Collected data

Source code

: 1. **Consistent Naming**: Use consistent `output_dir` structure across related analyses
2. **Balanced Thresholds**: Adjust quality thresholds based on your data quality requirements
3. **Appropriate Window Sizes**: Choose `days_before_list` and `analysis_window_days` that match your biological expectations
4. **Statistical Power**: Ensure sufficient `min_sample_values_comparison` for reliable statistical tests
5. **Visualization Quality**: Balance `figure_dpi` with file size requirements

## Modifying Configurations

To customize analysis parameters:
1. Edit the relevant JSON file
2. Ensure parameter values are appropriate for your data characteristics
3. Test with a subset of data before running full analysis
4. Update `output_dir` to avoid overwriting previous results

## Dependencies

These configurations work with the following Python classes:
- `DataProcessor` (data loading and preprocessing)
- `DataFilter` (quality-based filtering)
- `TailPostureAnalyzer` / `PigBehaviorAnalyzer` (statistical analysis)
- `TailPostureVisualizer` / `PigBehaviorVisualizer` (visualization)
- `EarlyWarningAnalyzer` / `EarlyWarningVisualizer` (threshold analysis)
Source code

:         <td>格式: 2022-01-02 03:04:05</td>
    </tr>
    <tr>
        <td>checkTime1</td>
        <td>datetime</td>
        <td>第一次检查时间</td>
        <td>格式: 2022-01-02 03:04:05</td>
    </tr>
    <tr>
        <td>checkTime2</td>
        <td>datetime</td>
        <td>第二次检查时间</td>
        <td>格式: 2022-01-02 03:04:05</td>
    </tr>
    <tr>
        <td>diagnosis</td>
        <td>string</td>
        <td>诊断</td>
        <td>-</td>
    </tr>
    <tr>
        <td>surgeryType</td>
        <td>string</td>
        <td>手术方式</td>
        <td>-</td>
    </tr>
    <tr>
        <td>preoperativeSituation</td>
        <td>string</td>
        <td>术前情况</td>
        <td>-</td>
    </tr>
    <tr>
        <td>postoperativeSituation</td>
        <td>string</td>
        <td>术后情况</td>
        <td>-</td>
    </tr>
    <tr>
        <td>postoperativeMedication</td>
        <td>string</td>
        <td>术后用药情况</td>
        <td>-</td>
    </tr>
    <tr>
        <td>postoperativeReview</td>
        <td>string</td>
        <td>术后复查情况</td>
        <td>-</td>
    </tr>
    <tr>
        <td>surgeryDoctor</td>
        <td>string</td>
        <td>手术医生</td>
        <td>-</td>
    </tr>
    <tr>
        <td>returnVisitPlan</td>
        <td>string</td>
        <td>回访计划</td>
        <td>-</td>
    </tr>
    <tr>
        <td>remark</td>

◆ **About this exercise**: Rewrite the items above, swapping every occurrence of "string" for "text" and leaving everything else as it is.

◆ **Result of this task**:
Source code

: 1. **Consistent Naming**: Use consistent `output_dir` structure across related analyses
2. **Balanced Thresholds**: Adjust quality thresholds based on your data quality requirements
3. **Appropriate Window Sizes**: Choose `days_before_list` and `analysis_window_days` that match your biological expectations
4. **Statistical Power**: Ensure sufficient `min_sample_values_comparison` for reliable statistical tests
5. **Visualization Quality**: Balance `figure_dpi` with file size requirements

## Modifying Configurations

To customize analysis parameters:
1. Edit the relevant JSON file
2. Ensure parameter values are appropriate for your data characteristics
3. Test with a subset of data before running full analysis
4. Update `output_dir` to avoid overwriting previous results

## Dependencies

These configurations work with the following Python classes:
- `DataProcessor` (data loading and preprocessing)
- `DataFilter` (quality-based filtering)
- `TailPostureAnalyzer` / `PigBehaviorAnalyzer` (statistical analysis)
- `TailPostureVisualizer` / `PigBehaviorVisualizer` (visualization)
- `EarlyWarningAnalyzer` / `EarlyWarningVisualizer` (threshold analysis)
Source code

:         <td>格式: 2022-01-02 03:04:05</td>
    </tr>
    <tr>
        <td>checkTime1</td>
        <td>datetime</td>
        <td>第一次检查时间</td>
        <td>格式: 2022-01-02 03:04:05</td>
    </tr>
    <tr>
        <td>checkTime2</td>
        <td>datetime</td>
        <td>第二次检查时间</td>
        <td>格式: 2022-01-02 03:04:05</td>
    </tr>
    <tr>
        <td>diagnosis</td>
        <td>text</td>
        <td>诊断</td>
        <td>-</td>
    </tr>
    <tr>
        <td>surgeryType</td>
        <td>text</td>
        <td>手术方式</td>
        <td>-</td>
    </tr>
    <tr>
        <td>preoperativeSituation</td>
        <td>text</td>
        <td>术前情况</td>
        <td>-</td>
    </tr>
    <tr>
        <td>postoperativeSituation</td>
        <td>text</td>
        <td>术后情况</td>
        <td>-</td>
    </tr>
    <tr>
        <td>postoperativeMedication</td>
        <td>text</td>
        <td>术后用药情况</td>
        <td>-</td>
    </tr>
    <tr>
        <td>postoperativeReview</td>
        <td>text</td>
        <td>术后复查情况</td>
        <td>-</td>
    </tr>
    <tr>
        <td>surgeryDoctor</td>
        <td>text</td>
        <td>手术医生</td>
        <td>-</td>
    </tr>
    <tr>
        <td>returnVisitPlan</td>
        <td>text</td>
        <td>回访计划</td>
        <td>-</td>
    </tr>
    <tr>
        <td>remark</td>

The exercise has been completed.